__Short problem__
Rewrite the lines for every item, replacing each "scientific name" with "Latin name" and keeping everything else the same.

start Task data

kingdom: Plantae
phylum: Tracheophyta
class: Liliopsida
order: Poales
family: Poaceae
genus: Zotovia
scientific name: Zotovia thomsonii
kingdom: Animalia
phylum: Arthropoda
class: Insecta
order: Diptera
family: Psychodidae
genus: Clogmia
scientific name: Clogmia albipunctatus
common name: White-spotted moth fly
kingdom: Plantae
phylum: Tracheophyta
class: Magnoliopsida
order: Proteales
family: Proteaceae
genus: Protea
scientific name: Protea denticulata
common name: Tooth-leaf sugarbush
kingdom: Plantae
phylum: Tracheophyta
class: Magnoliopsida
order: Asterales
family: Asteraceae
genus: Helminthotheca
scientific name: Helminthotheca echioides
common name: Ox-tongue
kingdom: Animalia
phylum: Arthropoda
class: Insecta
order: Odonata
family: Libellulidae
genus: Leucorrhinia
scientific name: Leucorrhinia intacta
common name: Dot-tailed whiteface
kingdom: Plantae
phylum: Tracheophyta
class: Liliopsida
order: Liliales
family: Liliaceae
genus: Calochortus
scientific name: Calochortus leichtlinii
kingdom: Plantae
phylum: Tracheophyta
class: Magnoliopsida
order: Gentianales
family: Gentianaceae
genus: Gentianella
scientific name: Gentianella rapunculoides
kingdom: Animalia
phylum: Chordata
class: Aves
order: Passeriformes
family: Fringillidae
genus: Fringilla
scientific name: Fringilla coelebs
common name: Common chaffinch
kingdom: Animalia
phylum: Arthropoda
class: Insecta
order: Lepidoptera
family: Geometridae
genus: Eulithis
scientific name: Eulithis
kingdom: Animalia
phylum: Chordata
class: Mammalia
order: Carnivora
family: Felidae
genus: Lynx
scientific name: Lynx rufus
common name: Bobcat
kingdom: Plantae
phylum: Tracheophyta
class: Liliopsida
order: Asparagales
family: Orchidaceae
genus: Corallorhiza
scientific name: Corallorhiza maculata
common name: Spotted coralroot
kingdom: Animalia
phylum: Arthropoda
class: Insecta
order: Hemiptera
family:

end Task data

__Result for this exercise__
kingdom: Plantae
phylum: Tracheophyta
class: Liliopsida
order: Poales
family: Poaceae
genus: Zotovia
Latin name: Zotovia thomsonii
kingdom: Animalia
phylum: Arthropoda
class: Insecta
order: Diptera
family: Psychodidae
genus: Clogmia
Latin name: Clogmia albipunctatus
common name: White-spotted moth fly
kingdom: Plantae
phylum: Tracheophyta
class: Magnoliopsida
order: Proteales
family: Proteaceae
genus: Protea
Latin name: Protea denticulata
common name: Tooth-leaf sugarbush
kingdom: Plantae
phylum: Tracheophyta
class: Magnoliopsida
order: Asterales
family: Asteraceae
genus: Helminthotheca
Latin name: Helminthotheca echioides
common name: Ox-tongue
kingdom: Animalia
phylum: Arthropoda
class: Insecta
order: Odonata
family: Libellulidae
genus: Leucorrhinia
Latin name: Leucorrhinia intacta
common name: Dot-tailed whiteface
kingdom: Plantae
phylum: Tracheophyta
class: Liliopsida
order: Liliales
family: Liliaceae
genus: Calochortus
Latin name: Calochortus leichtlinii
kingdom: Plantae
phylum: Tracheophyta
class: Magnoliopsida
order: Gentianales
family: Gentianaceae
genus: Gentianella
Latin name: Gentianella rapunculoides
kingdom: Animalia
phylum: Chordata
class: Aves
order: Passeriformes
family: Fringillidae
genus: Fringilla
Latin name: Fringilla coelebs
common name: Common chaffinch
kingdom: Animalia
phylum: Arthropoda
class: Insecta
order: Lepidoptera
family: Geometridae
genus: Eulithis
Latin name: Eulithis
kingdom: Animalia
phylum: Chordata
class: Mammalia
order: Carnivora
family: Felidae
genus: Lynx
Latin name: Lynx rufus
common name: Bobcat
kingdom: Plantae
phylum: Tracheophyta
class: Liliopsida
order: Asparagales
family: Orchidaceae
genus: Corallorhiza
Latin name: Corallorhiza maculata
common name: Spotted coralroot
kingdom: Animalia
phylum: Arthropoda
class: Insecta
order: Hemiptera
family:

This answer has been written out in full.